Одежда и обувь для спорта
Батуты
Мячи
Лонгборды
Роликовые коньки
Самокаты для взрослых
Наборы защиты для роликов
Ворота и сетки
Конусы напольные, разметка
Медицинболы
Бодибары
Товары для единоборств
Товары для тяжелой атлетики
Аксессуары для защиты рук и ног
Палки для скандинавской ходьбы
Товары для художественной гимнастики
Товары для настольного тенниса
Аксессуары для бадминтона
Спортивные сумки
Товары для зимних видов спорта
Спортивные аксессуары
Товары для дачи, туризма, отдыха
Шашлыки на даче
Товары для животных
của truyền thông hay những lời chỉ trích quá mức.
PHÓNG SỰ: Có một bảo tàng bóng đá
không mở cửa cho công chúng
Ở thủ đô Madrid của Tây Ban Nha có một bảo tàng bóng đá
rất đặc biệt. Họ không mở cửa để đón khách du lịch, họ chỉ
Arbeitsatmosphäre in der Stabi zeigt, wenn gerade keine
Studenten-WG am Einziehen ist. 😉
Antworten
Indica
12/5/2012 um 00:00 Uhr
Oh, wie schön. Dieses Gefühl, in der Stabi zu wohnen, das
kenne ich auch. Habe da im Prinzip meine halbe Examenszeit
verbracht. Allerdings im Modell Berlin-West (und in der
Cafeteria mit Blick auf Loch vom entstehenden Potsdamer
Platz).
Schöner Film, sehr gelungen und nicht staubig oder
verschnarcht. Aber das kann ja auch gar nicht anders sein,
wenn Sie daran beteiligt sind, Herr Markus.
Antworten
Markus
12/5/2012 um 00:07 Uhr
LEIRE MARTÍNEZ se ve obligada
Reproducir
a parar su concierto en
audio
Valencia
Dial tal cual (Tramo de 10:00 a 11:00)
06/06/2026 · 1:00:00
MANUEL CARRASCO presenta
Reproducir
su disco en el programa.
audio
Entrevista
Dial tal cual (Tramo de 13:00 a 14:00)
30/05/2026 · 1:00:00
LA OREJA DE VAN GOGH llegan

---

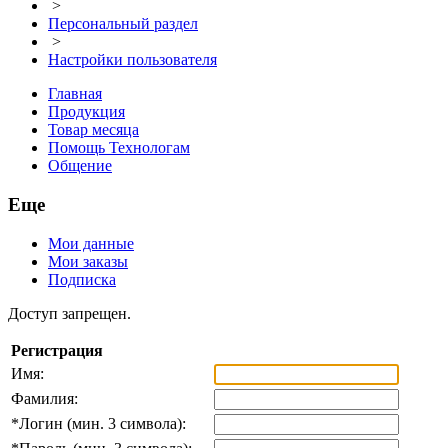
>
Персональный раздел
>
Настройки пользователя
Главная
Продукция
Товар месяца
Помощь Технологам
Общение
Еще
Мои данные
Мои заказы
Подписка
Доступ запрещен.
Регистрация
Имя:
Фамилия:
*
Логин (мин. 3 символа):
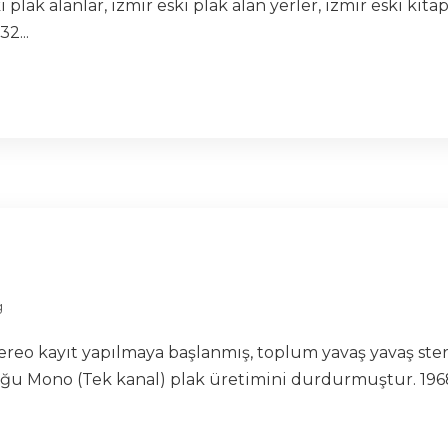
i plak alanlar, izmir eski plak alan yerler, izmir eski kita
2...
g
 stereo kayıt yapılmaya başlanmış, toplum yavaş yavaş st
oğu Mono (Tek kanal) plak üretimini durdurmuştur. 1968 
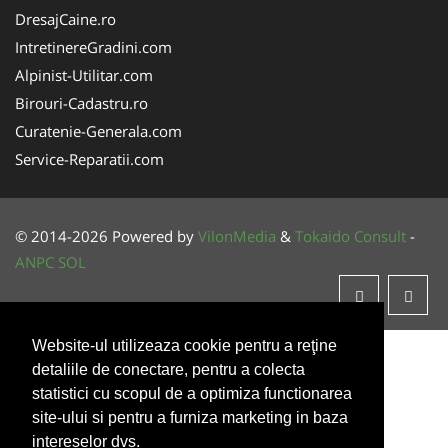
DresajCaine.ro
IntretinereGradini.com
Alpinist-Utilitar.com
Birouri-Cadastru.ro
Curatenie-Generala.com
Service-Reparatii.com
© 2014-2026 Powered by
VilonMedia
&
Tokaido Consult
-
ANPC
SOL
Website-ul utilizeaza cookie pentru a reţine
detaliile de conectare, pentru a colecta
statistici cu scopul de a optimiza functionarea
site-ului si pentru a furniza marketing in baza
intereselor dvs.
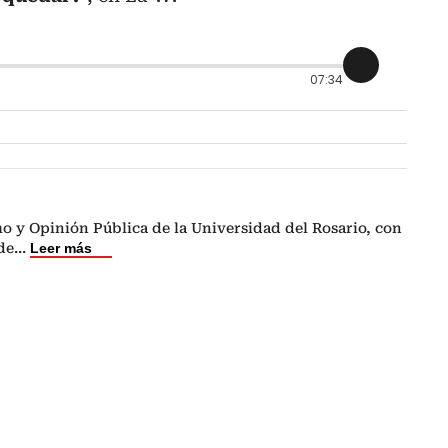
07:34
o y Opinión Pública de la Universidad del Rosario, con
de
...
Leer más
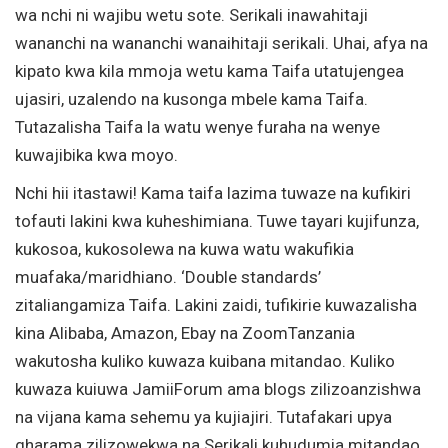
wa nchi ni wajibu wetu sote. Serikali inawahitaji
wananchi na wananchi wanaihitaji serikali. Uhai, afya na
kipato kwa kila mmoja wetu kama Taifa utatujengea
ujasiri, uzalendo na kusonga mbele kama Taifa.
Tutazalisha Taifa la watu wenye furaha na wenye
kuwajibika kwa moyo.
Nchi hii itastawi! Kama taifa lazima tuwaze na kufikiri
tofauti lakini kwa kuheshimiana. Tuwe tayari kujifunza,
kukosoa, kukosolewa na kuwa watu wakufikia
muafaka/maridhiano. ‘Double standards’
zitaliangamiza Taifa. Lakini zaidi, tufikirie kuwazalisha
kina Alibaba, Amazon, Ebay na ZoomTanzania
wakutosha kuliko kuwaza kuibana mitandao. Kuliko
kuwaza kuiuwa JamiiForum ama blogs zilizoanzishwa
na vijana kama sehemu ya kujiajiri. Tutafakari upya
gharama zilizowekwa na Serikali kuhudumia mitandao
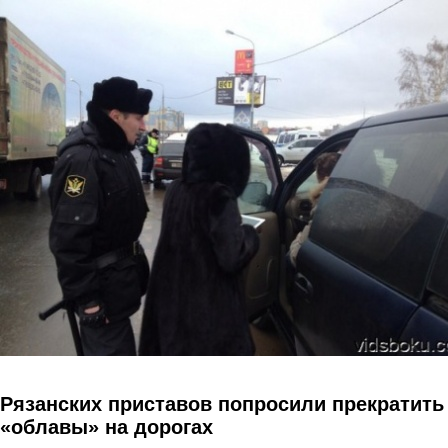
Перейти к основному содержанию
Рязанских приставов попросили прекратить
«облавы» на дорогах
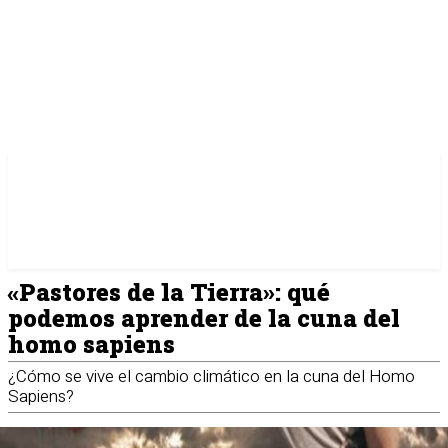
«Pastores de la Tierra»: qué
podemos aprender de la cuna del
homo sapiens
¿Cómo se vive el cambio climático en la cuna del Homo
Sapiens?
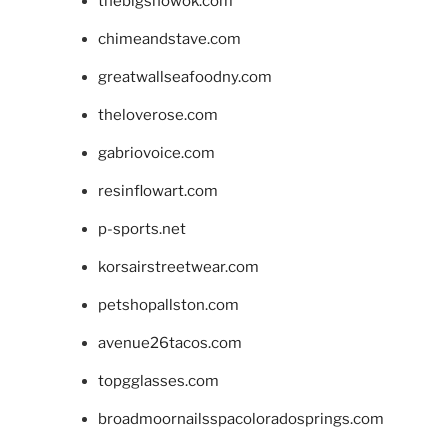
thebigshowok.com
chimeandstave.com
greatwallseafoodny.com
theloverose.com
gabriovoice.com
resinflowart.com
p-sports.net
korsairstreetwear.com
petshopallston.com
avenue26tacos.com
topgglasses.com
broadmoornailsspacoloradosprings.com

==

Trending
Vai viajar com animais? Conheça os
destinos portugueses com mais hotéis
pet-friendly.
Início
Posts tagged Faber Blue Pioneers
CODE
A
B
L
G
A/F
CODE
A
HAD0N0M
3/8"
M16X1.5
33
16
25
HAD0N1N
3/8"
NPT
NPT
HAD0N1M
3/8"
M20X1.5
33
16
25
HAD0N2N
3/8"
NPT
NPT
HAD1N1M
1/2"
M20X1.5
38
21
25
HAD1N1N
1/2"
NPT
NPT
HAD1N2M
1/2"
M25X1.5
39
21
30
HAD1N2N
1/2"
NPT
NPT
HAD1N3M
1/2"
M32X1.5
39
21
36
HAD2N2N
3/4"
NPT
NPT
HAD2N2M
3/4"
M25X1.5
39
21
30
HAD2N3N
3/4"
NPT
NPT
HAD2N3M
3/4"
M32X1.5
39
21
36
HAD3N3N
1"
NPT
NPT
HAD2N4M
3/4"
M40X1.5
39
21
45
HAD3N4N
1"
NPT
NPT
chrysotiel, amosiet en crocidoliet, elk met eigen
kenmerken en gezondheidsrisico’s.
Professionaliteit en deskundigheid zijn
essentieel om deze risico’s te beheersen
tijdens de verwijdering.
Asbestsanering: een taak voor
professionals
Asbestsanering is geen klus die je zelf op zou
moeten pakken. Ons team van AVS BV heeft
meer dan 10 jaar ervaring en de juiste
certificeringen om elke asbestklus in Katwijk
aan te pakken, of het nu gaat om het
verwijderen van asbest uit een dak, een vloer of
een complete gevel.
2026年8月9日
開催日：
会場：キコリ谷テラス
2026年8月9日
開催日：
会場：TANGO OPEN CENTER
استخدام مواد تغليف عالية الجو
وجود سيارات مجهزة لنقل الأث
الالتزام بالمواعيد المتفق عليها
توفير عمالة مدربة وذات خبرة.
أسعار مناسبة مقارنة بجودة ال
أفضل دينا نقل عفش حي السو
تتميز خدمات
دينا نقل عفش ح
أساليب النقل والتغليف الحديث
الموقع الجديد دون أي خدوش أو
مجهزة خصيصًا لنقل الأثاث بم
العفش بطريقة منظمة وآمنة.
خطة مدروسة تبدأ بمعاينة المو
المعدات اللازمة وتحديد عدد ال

The problem:
Copy out the lines from the one containing "Одежда и обувь для спорта" through the one containing "LA OREJA DE VAN GOGH llegan", both ends included, without changing a character.

Worked solution:
Одежда и обувь для спорта
Батуты
Мячи
Лонгборды
Роликовые коньки
Самокаты для взрослых
Наборы защиты для роликов
Ворота и сетки
Конусы напольные, разметка
Медицинболы
Бодибары
Товары для единоборств
Товары для тяжелой атлетики
Аксессуары для защиты рук и ног
Палки для скандинавской ходьбы
Товары для художественной гимнастики
Товары для настольного тенниса
Аксессуары для бадминтона
Спортивные сумки
Товары для зимних видов спорта
Спортивные аксессуары
Товары для дачи, туризма, отдыха
Шашлыки на даче
Товары для животных
của truyền thông hay những lời chỉ trích quá mức.
PHÓNG SỰ: Có một bảo tàng bóng đá
không mở cửa cho công chúng
Ở thủ đô Madrid của Tây Ban Nha có một bảo tàng bóng đá
rất đặc biệt. Họ không mở cửa để đón khách du lịch, họ chỉ
Arbeitsatmosphäre in der Stabi zeigt, wenn gerade keine
Studenten-WG am Einziehen ist. 😉
Antworten
Indica
12/5/2012 um 00:00 Uhr
Oh, wie schön. Dieses Gefühl, in der Stabi zu wohnen, das
kenne ich auch. Habe da im Prinzip meine halbe Examenszeit
verbracht. Allerdings im Modell Berlin-West (und in der
Cafeteria mit Blick auf Loch vom entstehenden Potsdamer
Platz).
Schöner Film, sehr gelungen und nicht staubig oder
verschnarcht. Aber das kann ja auch gar nicht anders sein,
wenn Sie daran beteiligt sind, Herr Markus.
Antworten
Markus
12/5/2012 um 00:07 Uhr
LEIRE MARTÍNEZ se ve obligada
Reproducir
a parar su concierto en
audio
Valencia
Dial tal cual (Tramo de 10:00 a 11:00)
06/06/2026 · 1:00:00
MANUEL CARRASCO presenta
Reproducir
su disco en el programa.
audio
Entrevista
Dial tal cual (Tramo de 13:00 a 14:00)
30/05/2026 · 1:00:00
LA OREJA DE VAN GOGH llegan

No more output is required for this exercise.